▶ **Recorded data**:
========
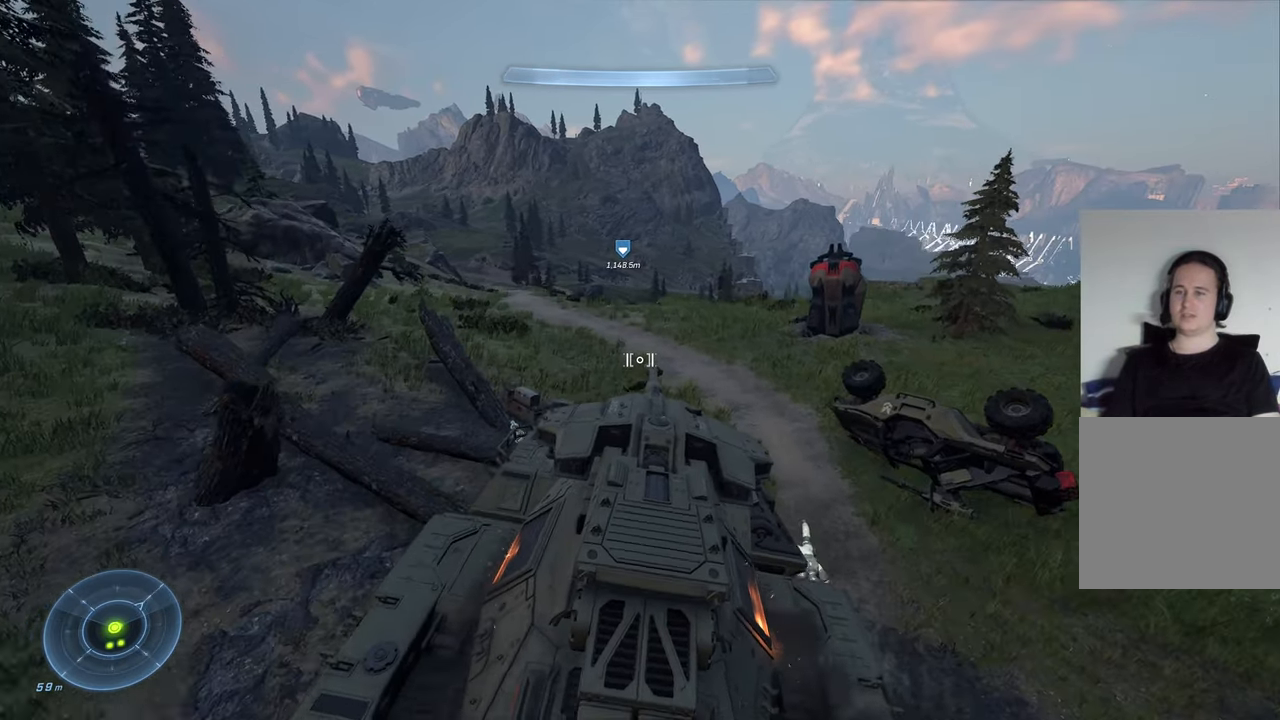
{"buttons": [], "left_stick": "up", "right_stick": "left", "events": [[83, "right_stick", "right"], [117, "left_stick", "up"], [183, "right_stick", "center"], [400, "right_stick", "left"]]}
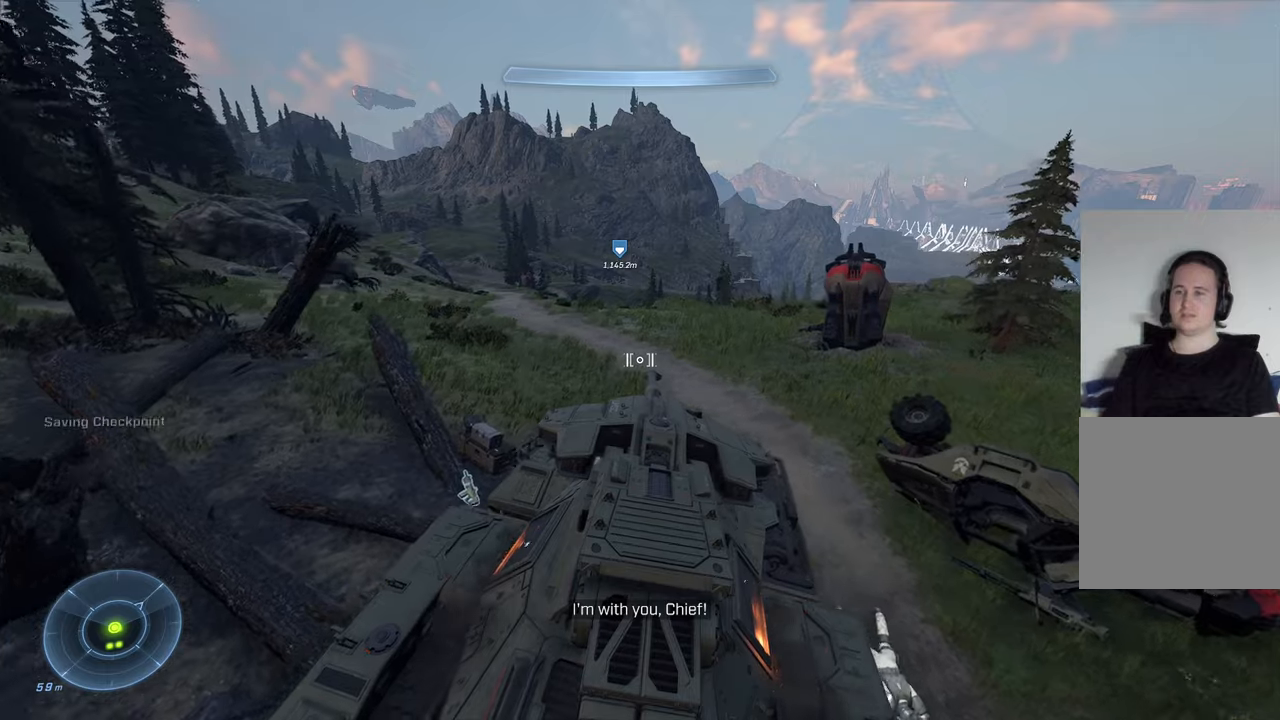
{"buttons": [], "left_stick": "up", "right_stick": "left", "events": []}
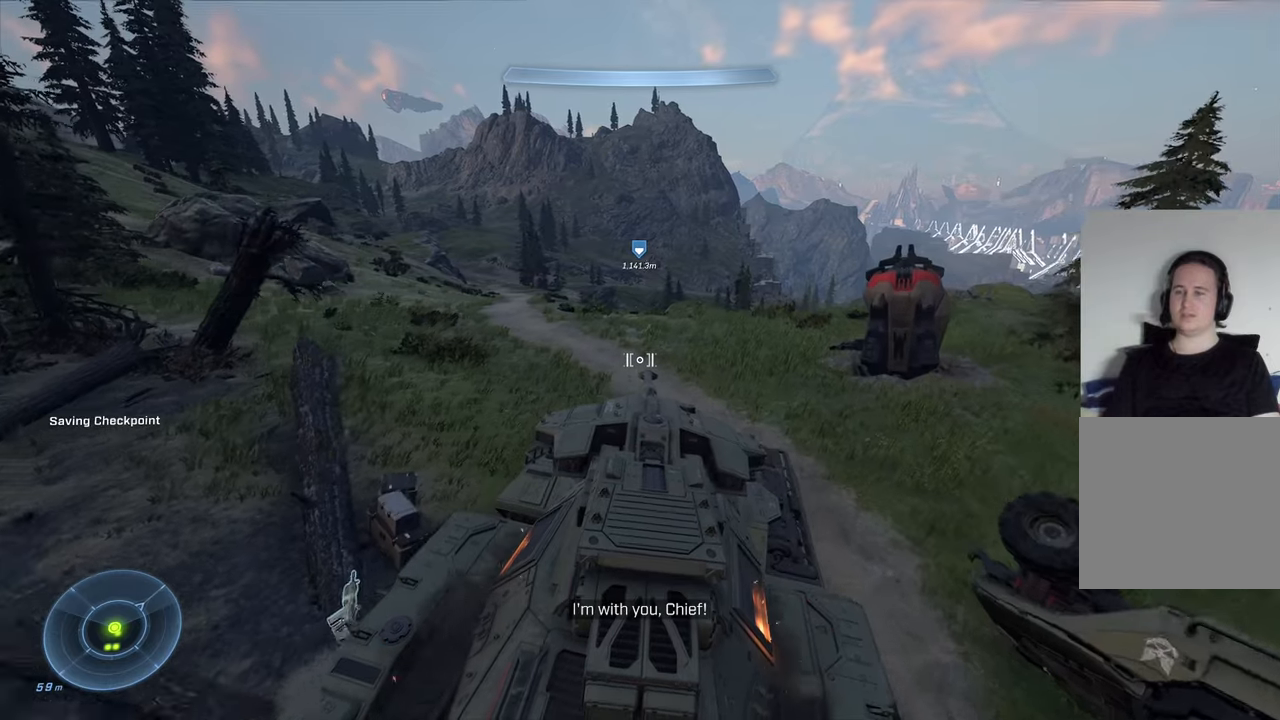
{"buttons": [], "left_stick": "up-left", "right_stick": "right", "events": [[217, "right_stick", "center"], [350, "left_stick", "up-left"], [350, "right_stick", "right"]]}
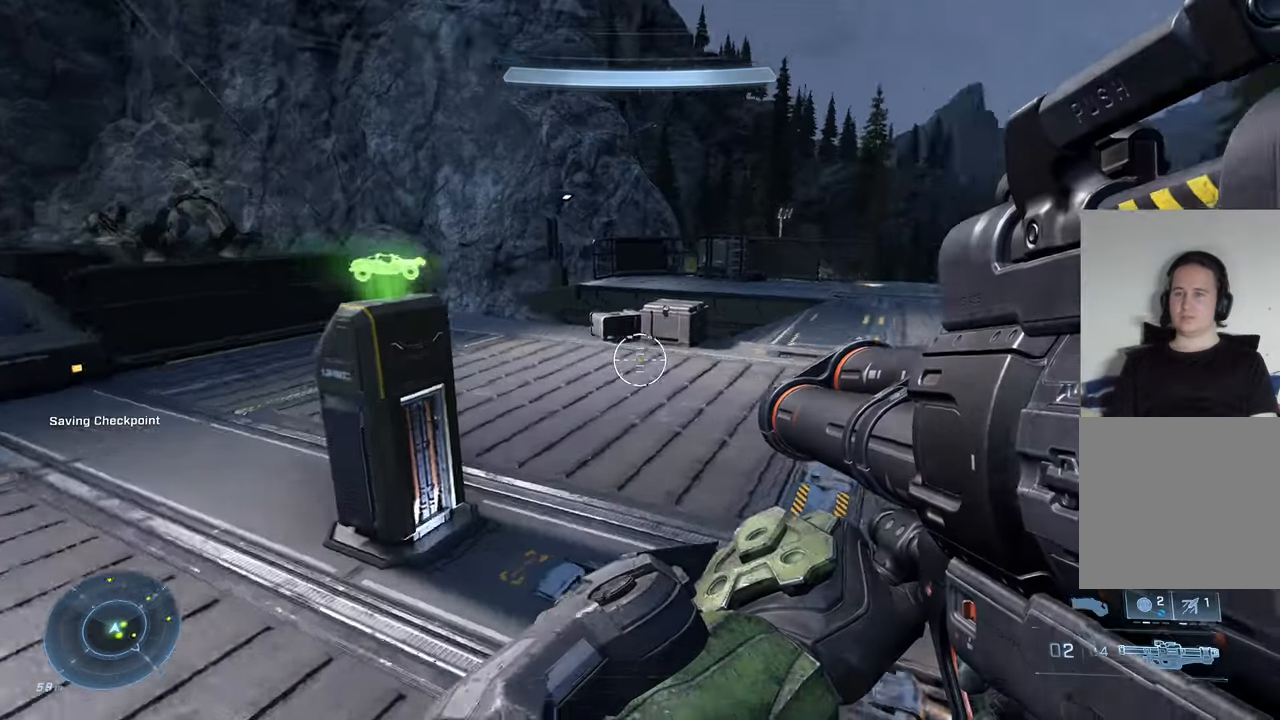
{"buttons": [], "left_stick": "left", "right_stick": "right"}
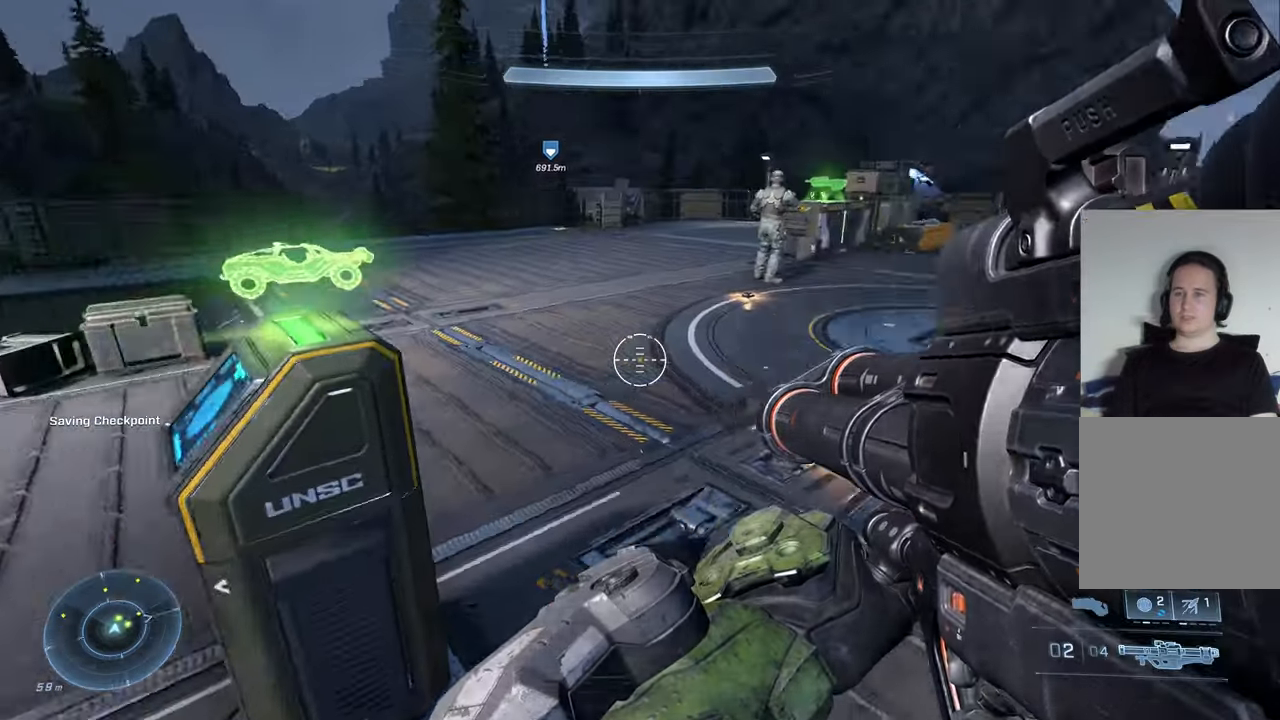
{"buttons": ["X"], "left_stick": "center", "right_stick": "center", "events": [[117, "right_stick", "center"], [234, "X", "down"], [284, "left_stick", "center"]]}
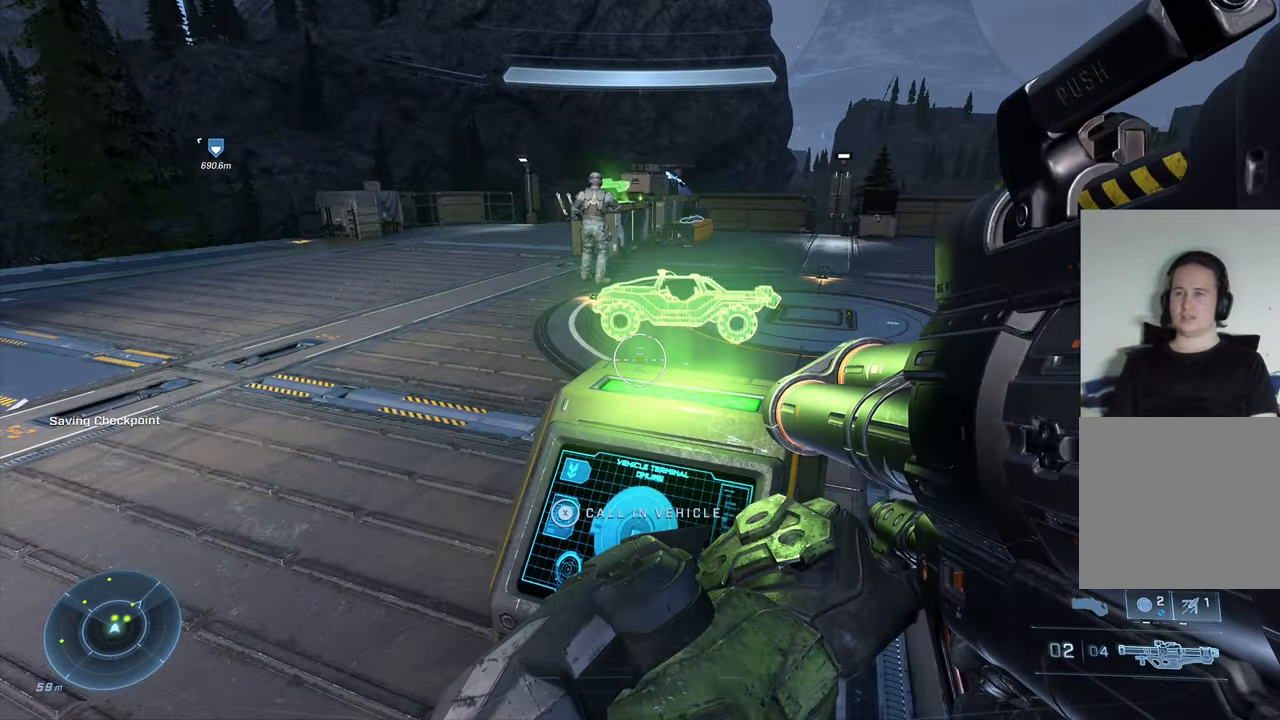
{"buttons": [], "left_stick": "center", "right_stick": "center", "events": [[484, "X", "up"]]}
========
▶ **Exercise instructions**: Each line above must be set down exactly, though no picture should be carried over.

▶ **Response to the exercise**:
{"buttons": [], "left_stick": "up", "right_stick": "left", "events": [[83, "right_stick", "right"], [117, "left_stick", "up"], [183, "right_stick", "center"], [400, "right_stick", "left"]]}
{"buttons": [], "left_stick": "up", "right_stick": "left", "events": []}
{"buttons": [], "left_stick": "up-left", "right_stick": "right", "events": [[217, "right_stick", "center"], [350, "left_stick", "up-left"], [350, "right_stick", "right"]]}
{"buttons": [], "left_stick": "left", "right_stick": "right"}
{"buttons": ["X"], "left_stick": "center", "right_stick": "center", "events": [[117, "right_stick", "center"], [234, "X", "down"], [284, "left_stick", "center"]]}
{"buttons": [], "left_stick": "center", "right_stick": "center", "events": [[484, "X", "up"]]}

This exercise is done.